In many cases this means that Malware can be installed and work effectively on an individual’s computer for an extended period of time until the relevant update is installed. This can not only compound the initial damage and breach of privacy, but also spread the program to other computers merely by the user’s day to day online activity.
Ability to Hide
According to a recent press release from INTERPOL, as internet use grows across the globe, many users are also finding new and inventive ways to hide their identity making enforcing civil and criminal law more difficult. While in most cases this is just so they can access the latest TV shows, movies and other content that is restricted only to residents of that country, the trend is allowing mentally unbalanced people, such as child pornographers, to freely move digitally around the globe and get paid for their criminal activities.
Setting a Framework
As a result of the discussions, both INTERPOL and Europol in co-operation with other law enforcement agencies are now planning to create a Joint Cybercrime Cooperation and Compatibility Taskforce to try and create a framework that will harmonize the often conflicting legal systems and find a way to combat the use of virtual currencies as a sophisticated for large criminal organizations to move and launder their money globally.
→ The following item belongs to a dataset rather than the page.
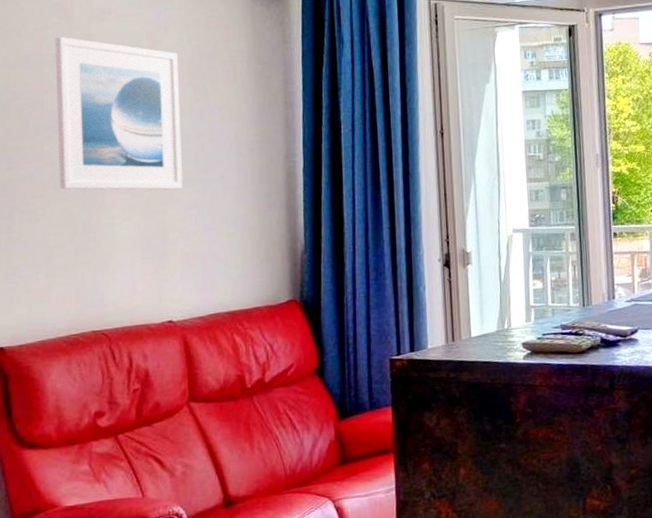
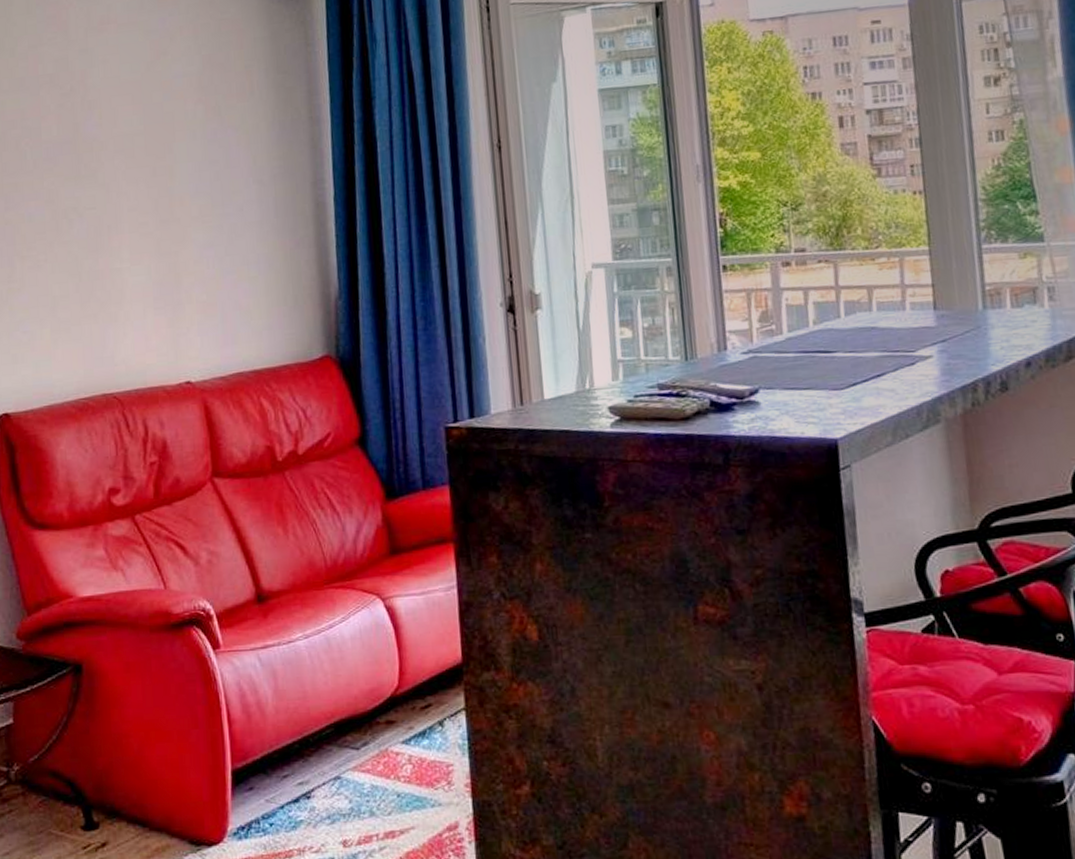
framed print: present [55,36,182,190] -> none [51,53,196,231]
The Executive Director of the INTERPOL Global Complex for Innovation (IGCI), Noboru Nakatani, spoke recently about the changes “INTERPOL is committed to making innovation in policing a priority. All of us representing law enforcement, the private sector, governments and academia must work together to build a solid defense against the growing threat of cybercrime.”
The Next Steps
The key recommendations that came out of this meeting of ‘cyber minds’ is that there is a need for a special focus on addressing key issues such as ‘bulletproof hosting’ and other laundering services as well as an increase in the resources allocated to both identifying and combating the ever increasing threat presented by cyber crime.
While many corporations spend millions or even billions protecting their intellectual property, law enforcement agencies have neither the equipment nor the budget to hire the top programmers needed to effectively combat these threats. Despite these constraints, there is still an effort being made to organize prevention strategies and raise the awareness of the average user of just how vulnerable they are.
“The last 12 months have shown some remarkable successes by law enforcement in the fight against cybercrime, “ said Nakatani, “building upon these past successes, law enforcement has to continue pushing the boundaries of traditional policing and identify new ways to tackle this criminal phenomenon, despite the difficulties and the number of criminals involved. Further international cooperation with a wide range of actors is paramount for keeping the Internet safe from organized crime.”
Whether these steps are enough remains to be seen but it is good to know that law enforcement agencies are finally looking to address this growing issue and one that was far outside the purview considered when they were first established.